Eine Zeit lang beobachtete Cyrus Smith das glanzvolle Sternbild, das an seinem oberen und unteren Theile zwei Sterne erster, zur Linken einen zweiter und zur Rechten einen Stern dritter Größe hat.
Nach einigem Besinnen begann er:
»Haben wir heute nicht den 15. April, Harbert?
– Ja, Mr. Cyrus, erwiderte dieser.
– Nun, wenn ich nicht irre, ist dann morgen einer der vier Tage im Jahre, an welchem die wahre Zeit mit der mittleren bürgerlichen Zeit zusammenfällt, d.h. daß die Sonne morgen bis auf einige Secunden genau zu der Zeit durch den Meridian geht, zu welcher richtig gehende Uhren Mittag zeigen. Sollte also schönes Wetter sein, so gedenke ich morgen den Längengrad, unter dem wir uns befinden, so gut als möglich festzustellen.
– Ohne Instrumente, ohne Sextanten? fragte Gedeon Spilett.
– Ja, antwortete der Ingenieur. Da die Nacht klar ist, so möchte ich auch gleich heute versuchen, unsere Breitenlage durch Berechnung der Horizonthöhe des Südlichen Kreuzes, d.h. des Südpoles zu erfahren. Sie begreifen, meine Freunde, daß es, um sich auf weiter gehende Einrichtungen einlassen zu sollen, nicht genügt, zu wissen, daß dieses Land eine Insel ist; wir müssen uns auch darüber klar zu werden suchen, in welcher Entfernung entweder vom Festlande Amerikas, Australiens, oder auch von einem größeren Archipel des Pacifischen Oceans diese liegt.

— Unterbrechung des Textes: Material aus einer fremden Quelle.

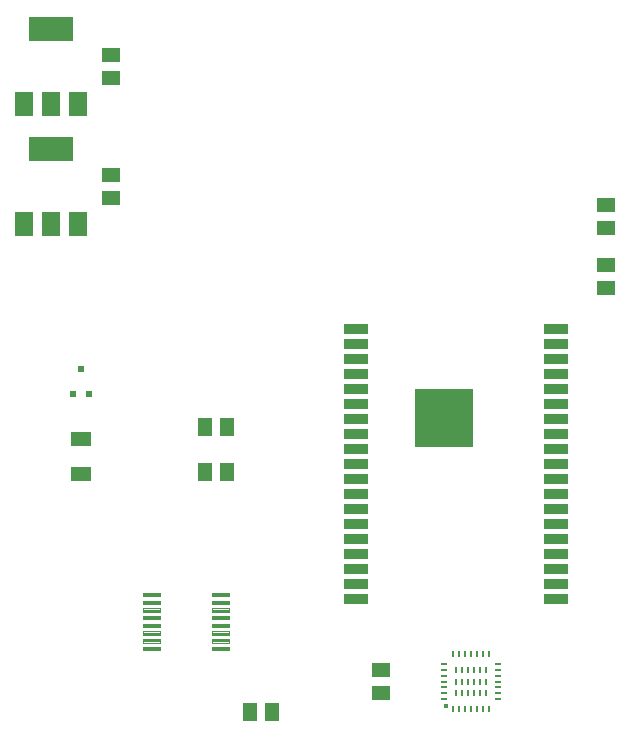
<source format=gbr>
G04 EAGLE Gerber RS-274X export*
G75*
%MOMM*%
%FSLAX34Y34*%
%LPD*%
%INSolderpaste Top*%
%IPPOS*%
%AMOC8*
5,1,8,0,0,1.08239X$1,22.5*%
G01*
%ADD10R,1.500000X1.300000*%
%ADD11R,1.800000X1.170000*%
%ADD12R,1.500000X2.000000*%
%ADD13R,3.800000X2.000000*%
%ADD14R,2.000000X0.900000*%
%ADD15R,5.000000X5.000000*%
%ADD16R,0.260000X0.560000*%
%ADD17R,0.560000X0.260000*%
%ADD18R,0.400000X0.400000*%
%ADD19R,1.300000X1.500000*%
%ADD20C,0.100000*%
%ADD21R,0.520000X0.475000*%


D10*
X203200Y581000D03*
X203200Y562000D03*
X203200Y682600D03*
X203200Y663600D03*
X431800Y142900D03*
X431800Y161900D03*
D11*
X177800Y328200D03*
X177800Y357600D03*
D12*
X129400Y540000D03*
X152400Y540000D03*
X175400Y540000D03*
D13*
X152400Y603000D03*
D12*
X129400Y641600D03*
X152400Y641600D03*
X175400Y641600D03*
D13*
X152400Y704600D03*
D14*
X410300Y450900D03*
X410300Y438200D03*
X410300Y425500D03*
X410300Y412800D03*
X410300Y400100D03*
X410300Y387400D03*
X410300Y374700D03*
X410300Y362000D03*
X410300Y349300D03*
X410300Y336600D03*
X410300Y323900D03*
X410300Y311200D03*
X410300Y298500D03*
X410300Y285800D03*
X410300Y273100D03*
X410300Y260400D03*
X410300Y247700D03*
X410300Y235000D03*
X410300Y222300D03*
X580300Y222300D03*
X580300Y235000D03*
X580300Y247700D03*
X580300Y260400D03*
X580300Y273100D03*
X580300Y285800D03*
X580300Y298500D03*
X580300Y311200D03*
X580300Y323900D03*
X580300Y336600D03*
X580300Y349300D03*
X580300Y362000D03*
X580300Y374700D03*
X580300Y387400D03*
X580300Y400100D03*
X580300Y412800D03*
X580300Y425500D03*
X580300Y438200D03*
X580300Y450900D03*
D15*
X485300Y375900D03*
D16*
X493000Y129400D03*
X498000Y129400D03*
X503000Y129400D03*
X508000Y129400D03*
X513000Y129400D03*
X518000Y129400D03*
X523000Y129400D03*
D17*
X531000Y137400D03*
X531000Y142400D03*
X531000Y147400D03*
X531000Y152400D03*
X531000Y157400D03*
X531000Y162400D03*
X531000Y167400D03*
D16*
X523000Y175400D03*
X518000Y175400D03*
X513000Y175400D03*
X508000Y175400D03*
X503000Y175400D03*
X498000Y175400D03*
X493000Y175400D03*
D17*
X485000Y167400D03*
X485000Y162400D03*
X485000Y157400D03*
X485000Y152400D03*
X485000Y147400D03*
X485000Y142400D03*
X485000Y137400D03*
D16*
X495500Y142400D03*
X495500Y152400D03*
X495500Y162400D03*
X500500Y142400D03*
X500500Y152400D03*
X500500Y162400D03*
X505500Y142400D03*
X505500Y152400D03*
X505500Y162400D03*
X510500Y142400D03*
X510500Y152400D03*
X510500Y162400D03*
X515500Y142400D03*
X515500Y152400D03*
X515500Y162400D03*
X520500Y142400D03*
X520500Y152400D03*
X520500Y162400D03*
D18*
X487000Y131400D03*
D19*
X301600Y368300D03*
X282600Y368300D03*
X282600Y330200D03*
X301600Y330200D03*
D10*
X622300Y485800D03*
X622300Y504800D03*
X622300Y555600D03*
X622300Y536600D03*
D19*
X320700Y127000D03*
X339700Y127000D03*
D20*
X244500Y224450D02*
X230600Y224450D01*
X230600Y227450D01*
X244500Y227450D01*
X244500Y224450D01*
X244500Y225400D02*
X230600Y225400D01*
X230600Y226350D02*
X244500Y226350D01*
X244500Y227300D02*
X230600Y227300D01*
X230600Y217950D02*
X244500Y217950D01*
X230600Y217950D02*
X230600Y220950D01*
X244500Y220950D01*
X244500Y217950D01*
X244500Y218900D02*
X230600Y218900D01*
X230600Y219850D02*
X244500Y219850D01*
X244500Y220800D02*
X230600Y220800D01*
X230600Y211450D02*
X244500Y211450D01*
X230600Y211450D02*
X230600Y214450D01*
X244500Y214450D01*
X244500Y211450D01*
X244500Y212400D02*
X230600Y212400D01*
X230600Y213350D02*
X244500Y213350D01*
X244500Y214300D02*
X230600Y214300D01*
X230600Y204950D02*
X244500Y204950D01*
X230600Y204950D02*
X230600Y207950D01*
X244500Y207950D01*
X244500Y204950D01*
X244500Y205900D02*
X230600Y205900D01*
X230600Y206850D02*
X244500Y206850D01*
X244500Y207800D02*
X230600Y207800D01*
X230600Y198450D02*
X244500Y198450D01*
X230600Y198450D02*
X230600Y201450D01*
X244500Y201450D01*
X244500Y198450D01*
X244500Y199400D02*
X230600Y199400D01*
X230600Y200350D02*
X244500Y200350D01*
X244500Y201300D02*
X230600Y201300D01*
X230600Y191950D02*
X244500Y191950D01*
X230600Y191950D02*
X230600Y194950D01*
X244500Y194950D01*
X244500Y191950D01*
X244500Y192900D02*
X230600Y192900D01*
X230600Y193850D02*
X244500Y193850D01*
X244500Y194800D02*
X230600Y194800D01*
X230600Y185450D02*
X244500Y185450D01*
X230600Y185450D02*
X230600Y188450D01*
X244500Y188450D01*
X244500Y185450D01*
X244500Y186400D02*
X230600Y186400D01*
X230600Y187350D02*
X244500Y187350D01*
X244500Y188300D02*
X230600Y188300D01*
X230600Y178950D02*
X244500Y178950D01*
X230600Y178950D02*
X230600Y181950D01*
X244500Y181950D01*
X244500Y178950D01*
X244500Y179900D02*
X230600Y179900D01*
X230600Y180850D02*
X244500Y180850D01*
X244500Y181800D02*
X230600Y181800D01*
X288900Y178950D02*
X302800Y178950D01*
X288900Y178950D02*
X288900Y181950D01*
X302800Y181950D01*
X302800Y178950D01*
X302800Y179900D02*
X288900Y179900D01*
X288900Y180850D02*
X302800Y180850D01*
X302800Y181800D02*
X288900Y181800D01*
X288900Y185450D02*
X302800Y185450D01*
X288900Y185450D02*
X288900Y188450D01*
X302800Y188450D01*
X302800Y185450D01*
X302800Y186400D02*
X288900Y186400D01*
X288900Y187350D02*
X302800Y187350D01*
X302800Y188300D02*
X288900Y188300D01*
X288900Y191950D02*
X302800Y191950D01*
X288900Y191950D02*
X288900Y194950D01*
X302800Y194950D01*
X302800Y191950D01*
X302800Y192900D02*
X288900Y192900D01*
X288900Y193850D02*
X302800Y193850D01*
X302800Y194800D02*
X288900Y194800D01*
X288900Y198450D02*
X302800Y198450D01*
X288900Y198450D02*
X288900Y201450D01*
X302800Y201450D01*
X302800Y198450D01*
X302800Y199400D02*
X288900Y199400D01*
X288900Y200350D02*
X302800Y200350D01*
X302800Y201300D02*
X288900Y201300D01*
X288900Y204950D02*
X302800Y204950D01*
X288900Y204950D02*
X288900Y207950D01*
X302800Y207950D01*
X302800Y204950D01*
X302800Y205900D02*
X288900Y205900D01*
X288900Y206850D02*
X302800Y206850D01*
X302800Y207800D02*
X288900Y207800D01*
X288900Y211450D02*
X302800Y211450D01*
X288900Y211450D02*
X288900Y214450D01*
X302800Y214450D01*
X302800Y211450D01*
X302800Y212400D02*
X288900Y212400D01*
X288900Y213350D02*
X302800Y213350D01*
X302800Y214300D02*
X288900Y214300D01*
X288900Y217950D02*
X302800Y217950D01*
X288900Y217950D02*
X288900Y220950D01*
X302800Y220950D01*
X302800Y217950D01*
X302800Y218900D02*
X288900Y218900D01*
X288900Y219850D02*
X302800Y219850D01*
X302800Y220800D02*
X288900Y220800D01*
X288900Y224450D02*
X302800Y224450D01*
X288900Y224450D02*
X288900Y227450D01*
X302800Y227450D01*
X302800Y224450D01*
X302800Y225400D02*
X288900Y225400D01*
X288900Y226350D02*
X302800Y226350D01*
X302800Y227300D02*
X288900Y227300D01*
D21*
X171300Y395520D03*
X184300Y395520D03*
X177800Y417280D03*
M02*

</source>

– Gewiß, meinte der Reporter, denn statt eines Hauses könnte es sich uns empfehlen, ein Schiff zu bauen, wenn wir zufällig nur etwa hundert Meilen bis zu einer bewohnten Küste hätten.
– Eden deshalb, fuhr Cyrus Smith fort, will ich heute Abend die Breite der Insel Lincoln und morgen Mittag deren Länge zu erfahren versuchen.«
Hätte der Ingenieur einen Sextanten besessen, ein Instrument, das die Winkeldistanz zweier Spiegelbilder mit großer Genauigkeit zu messen gestattet, so wäre dieses Vorhaben leicht genug ausführbar gewesen. An diesem Abend hätte er durch die Polhöhe, am nächsten Tage durch die Beobachtung des Meridiandurchganges der Sonne die Coordinaten der Insel erhalten. In Ermangelung eines Instrumentes mußte er sich eben zu helfen suchen.
Cyrus Smith ging nach den Kaminen zurück. Dort schnitzte er beim Scheine des Herdfeuers zwei kleine flache Lineale, die er an ihren Enden in der Weise mit einander verband, daß sie eine Art hölzernen Zirkel darstellten, dessen Schenkel geöffnet und geschlossen werden konnten. Die Achse desselben bildete ein kräftiger Akaziendorn, den man an dem vorräthigen dürren Holze fand.